A new philosophical debate: if Canada and the U.S. square off in the quarterfinals of one of the most popular team events at the Olympics, but Canadians can't watch it on TV, does it really matter? According to the Olympic broadcast schedules of CBC and TSN, both networks have decided to carry the Canada-South Korea baseball match live tomorrow morning and ignore the Canada-U.S. women's soccer quarterfinal, which takes place at the same time.
Now, I could perhaps see one of the networks passing on women's soccer for baseball, even though the soccer is a grudge match against our biggest rival in the knockout stages and the baseball game is merely a preliminary-round match against a not particularly hated opponent: at the end of the day. It seems a bit ridiculous for both networks to announce that they're carrying the same event live though, especially given the great alternative option of one of them showing what's going to be a crucial soccer match.
There is the chance that this could be just a schedule bungling, especially given that Lindsey Craig's preview of the match on CBCsports.ca mentions that the game will be shown on both CBC Television and the CBC website. For the CBC's sake and the sake of soccer fans in Canada, let's hope that she's right and the CBC's official schedule is wrong: no one wants to see a mob of angry soccer hooligans marching on the Mother Corp.'s headquarters. The CBC's automated broadcast highlight phone line also says that tomorrow's Olympic Morning show will carry live coverage of the soccer quarterfinal, so that suggests that there's a good chance the game will indeed be televised and the Internet schedule is out-of-date. If so, that's another call for the CBC to work on improving its Internet schedule, as it's quite clunky and difficult to use: at one point, clicking on the schedule's "Next Day" button brought up a page claiming to display the schedule for September 4, 1916! For some strange reason, there were no events scheduled for that day.
In any case, I'll again be live-blogging the match over at Sporting Madness, so you can tune in there regardless of if the game's on TV. Kick-off is at 5:49 a.m. ET (2:49 a.m. PT).

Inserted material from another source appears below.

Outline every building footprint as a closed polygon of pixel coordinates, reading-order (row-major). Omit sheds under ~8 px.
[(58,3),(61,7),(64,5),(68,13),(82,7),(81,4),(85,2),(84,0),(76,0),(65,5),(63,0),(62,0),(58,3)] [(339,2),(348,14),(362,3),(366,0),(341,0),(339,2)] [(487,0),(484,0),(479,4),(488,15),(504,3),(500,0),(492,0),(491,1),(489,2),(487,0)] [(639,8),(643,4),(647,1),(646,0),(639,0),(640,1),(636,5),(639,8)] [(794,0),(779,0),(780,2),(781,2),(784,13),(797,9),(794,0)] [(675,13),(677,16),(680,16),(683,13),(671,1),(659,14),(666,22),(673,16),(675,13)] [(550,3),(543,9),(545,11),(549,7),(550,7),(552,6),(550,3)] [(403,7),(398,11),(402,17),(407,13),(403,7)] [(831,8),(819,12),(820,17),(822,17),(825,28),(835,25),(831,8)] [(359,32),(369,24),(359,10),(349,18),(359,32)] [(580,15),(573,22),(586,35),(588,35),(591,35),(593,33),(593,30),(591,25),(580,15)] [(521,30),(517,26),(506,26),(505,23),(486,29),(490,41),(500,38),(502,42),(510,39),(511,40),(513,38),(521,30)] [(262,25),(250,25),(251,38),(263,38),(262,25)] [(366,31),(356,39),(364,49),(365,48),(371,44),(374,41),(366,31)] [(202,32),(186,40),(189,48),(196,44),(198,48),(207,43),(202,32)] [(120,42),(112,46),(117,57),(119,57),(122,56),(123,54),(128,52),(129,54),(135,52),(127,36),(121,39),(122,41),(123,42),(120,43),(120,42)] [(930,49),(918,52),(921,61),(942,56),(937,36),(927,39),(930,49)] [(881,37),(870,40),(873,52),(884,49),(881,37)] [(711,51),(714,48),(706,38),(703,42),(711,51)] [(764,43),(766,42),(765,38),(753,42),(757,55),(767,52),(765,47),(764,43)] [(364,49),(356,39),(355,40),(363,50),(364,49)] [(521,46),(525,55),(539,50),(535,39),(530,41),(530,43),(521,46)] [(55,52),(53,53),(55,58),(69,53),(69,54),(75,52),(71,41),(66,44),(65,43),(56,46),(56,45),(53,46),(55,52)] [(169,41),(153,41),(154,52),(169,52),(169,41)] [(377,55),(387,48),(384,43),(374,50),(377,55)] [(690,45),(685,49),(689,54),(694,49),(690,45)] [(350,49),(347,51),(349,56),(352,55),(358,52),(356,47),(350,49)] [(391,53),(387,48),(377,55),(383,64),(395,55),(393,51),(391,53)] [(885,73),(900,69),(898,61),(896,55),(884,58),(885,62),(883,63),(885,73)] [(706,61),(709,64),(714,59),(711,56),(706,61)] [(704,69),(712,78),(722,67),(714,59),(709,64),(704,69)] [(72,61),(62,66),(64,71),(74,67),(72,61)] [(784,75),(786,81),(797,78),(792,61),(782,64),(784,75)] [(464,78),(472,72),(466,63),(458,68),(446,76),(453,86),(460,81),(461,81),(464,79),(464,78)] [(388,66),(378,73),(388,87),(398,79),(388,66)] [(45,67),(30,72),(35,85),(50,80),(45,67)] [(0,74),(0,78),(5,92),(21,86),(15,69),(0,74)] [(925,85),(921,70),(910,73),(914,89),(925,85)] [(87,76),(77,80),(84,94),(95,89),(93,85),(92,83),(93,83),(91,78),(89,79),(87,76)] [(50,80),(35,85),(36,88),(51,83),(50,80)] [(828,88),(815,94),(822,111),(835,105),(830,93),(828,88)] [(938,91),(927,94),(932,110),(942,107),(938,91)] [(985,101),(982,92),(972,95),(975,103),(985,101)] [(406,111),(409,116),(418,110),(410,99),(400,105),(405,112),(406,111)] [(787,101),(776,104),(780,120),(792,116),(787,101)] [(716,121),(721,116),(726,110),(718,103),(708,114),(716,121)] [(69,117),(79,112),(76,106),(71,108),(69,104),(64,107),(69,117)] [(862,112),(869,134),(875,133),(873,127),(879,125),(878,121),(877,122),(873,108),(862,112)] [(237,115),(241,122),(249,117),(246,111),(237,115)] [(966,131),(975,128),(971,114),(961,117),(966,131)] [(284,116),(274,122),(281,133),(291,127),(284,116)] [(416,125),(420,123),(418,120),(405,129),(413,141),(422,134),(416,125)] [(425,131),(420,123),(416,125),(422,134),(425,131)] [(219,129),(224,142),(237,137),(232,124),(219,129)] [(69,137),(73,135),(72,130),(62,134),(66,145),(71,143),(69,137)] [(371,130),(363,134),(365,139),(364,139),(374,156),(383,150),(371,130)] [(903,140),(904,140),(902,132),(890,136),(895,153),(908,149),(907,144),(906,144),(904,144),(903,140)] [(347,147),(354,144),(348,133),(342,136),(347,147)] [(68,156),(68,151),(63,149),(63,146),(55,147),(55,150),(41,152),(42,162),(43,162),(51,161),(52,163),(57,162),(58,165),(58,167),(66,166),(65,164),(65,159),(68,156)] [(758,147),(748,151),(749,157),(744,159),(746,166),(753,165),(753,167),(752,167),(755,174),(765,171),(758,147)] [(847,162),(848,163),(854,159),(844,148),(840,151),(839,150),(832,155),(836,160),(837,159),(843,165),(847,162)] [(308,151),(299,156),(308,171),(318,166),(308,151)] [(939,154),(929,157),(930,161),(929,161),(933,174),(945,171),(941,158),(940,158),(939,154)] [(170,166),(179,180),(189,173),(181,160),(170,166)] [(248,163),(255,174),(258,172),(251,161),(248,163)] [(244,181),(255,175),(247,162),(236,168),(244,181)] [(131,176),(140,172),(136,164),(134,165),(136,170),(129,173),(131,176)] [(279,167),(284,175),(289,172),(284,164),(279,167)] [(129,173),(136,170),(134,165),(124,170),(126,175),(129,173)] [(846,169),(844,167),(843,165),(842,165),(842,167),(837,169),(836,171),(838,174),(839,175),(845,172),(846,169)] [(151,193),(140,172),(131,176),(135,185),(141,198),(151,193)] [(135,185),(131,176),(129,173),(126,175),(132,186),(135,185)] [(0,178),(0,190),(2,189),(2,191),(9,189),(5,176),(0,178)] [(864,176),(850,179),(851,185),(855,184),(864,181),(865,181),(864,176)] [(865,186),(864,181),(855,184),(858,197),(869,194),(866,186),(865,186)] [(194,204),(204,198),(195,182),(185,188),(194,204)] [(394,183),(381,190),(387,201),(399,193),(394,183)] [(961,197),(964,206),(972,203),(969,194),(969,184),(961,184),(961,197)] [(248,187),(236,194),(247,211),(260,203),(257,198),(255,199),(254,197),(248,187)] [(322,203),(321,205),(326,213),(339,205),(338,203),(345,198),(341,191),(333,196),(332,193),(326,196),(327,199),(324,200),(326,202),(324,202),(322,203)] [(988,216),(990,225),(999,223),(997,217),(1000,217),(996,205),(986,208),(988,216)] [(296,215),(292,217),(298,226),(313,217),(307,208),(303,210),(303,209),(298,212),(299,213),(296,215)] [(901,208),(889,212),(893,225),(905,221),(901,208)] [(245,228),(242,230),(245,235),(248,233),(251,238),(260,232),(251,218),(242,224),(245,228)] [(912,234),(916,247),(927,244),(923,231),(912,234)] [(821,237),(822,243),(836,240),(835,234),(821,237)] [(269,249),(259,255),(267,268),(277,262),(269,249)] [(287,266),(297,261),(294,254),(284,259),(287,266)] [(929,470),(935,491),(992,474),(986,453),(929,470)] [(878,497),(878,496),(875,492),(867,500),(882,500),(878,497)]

On to the match itself. The U.S. squad has to be the heavy favorite heading in: they're ranked first in the world to Canada's ninth, plus they have a lifetime won-lost-drawn record of 36-3-4 against the red-and-white women's squad. Moreover, the Canadians are coming off a disappointing 2-1 loss to Sweden in their final group game and a third-place finish, while the Americans won their group, recovering to beat Japan and New Zealand after a 2-0 opening loss to Norway. The Americans have also beaten Canada in the last nine matches between the sides.
There is some reason for optimism, though. The two most recent in-competition battles of the border have been very close. At the Olympic warm-up Peace Queen Cup tournament, held in South Korea in June, Canada lost 1-0 to the U.S. in the final on an injury-time free kick. In the CONCACAF Olympic qualifiers back in April, the U.S. needed penalty kicks to knock off the Canadians. Moreover, as the excellent Jeff Blair of the Globe and Mail points out (he's proving he can write about soccer as well as baseball), the U.S. side is without their top striker, Abby Wambach, who broke her leg just before the Olympics. They have other strong striking options, including captain Kristine Lilly and Natasha Kai of Deadspin fame (even if they spelled her name wrong), but Wambach is one of the world's best, so losing her is certainly a blow. The depth up front isn't all that great, either:
It will be interesting to see how the Canadians approach this game: do they go for the goals off a more possession-oriented style, as they did to great success against Argentina, or do they play the kick-and-run game they displayed against Sweden, which earned sharp criticism from CBC commentatorJason de Vos, Out of Left Field compatriot Duane and myself, among others? We'll have to wait and see.
There's a lot riding on this game. If Canada crashes out, it's the expected result, and one that still isn't bad: losing to the foremost women's soccer power isn't anything to be ashamed of, in my books at least. If they can pull off the upset, though, what a moment that would be for Canadian soccer and for women's sports in this country. It would be a huge blow for the U.S., too: they're the pioneers in this sport, some of their best-known female athletes have been soccer players, and they're certainly the top of the heap at the moment. Losing to their toque-wearing, hockey-playing cousins from north of the 49th parallel in a sport they've long dominated would be a pretty major national embarrassment for them, and it would be a pretty big accomplishment for those of us north of the border. So, if you're up for an early-morning North American border clash footy-style, bring the toques, beer and bacon along, and come join me in the ancient Canadian war cry of "Take off, hosers!"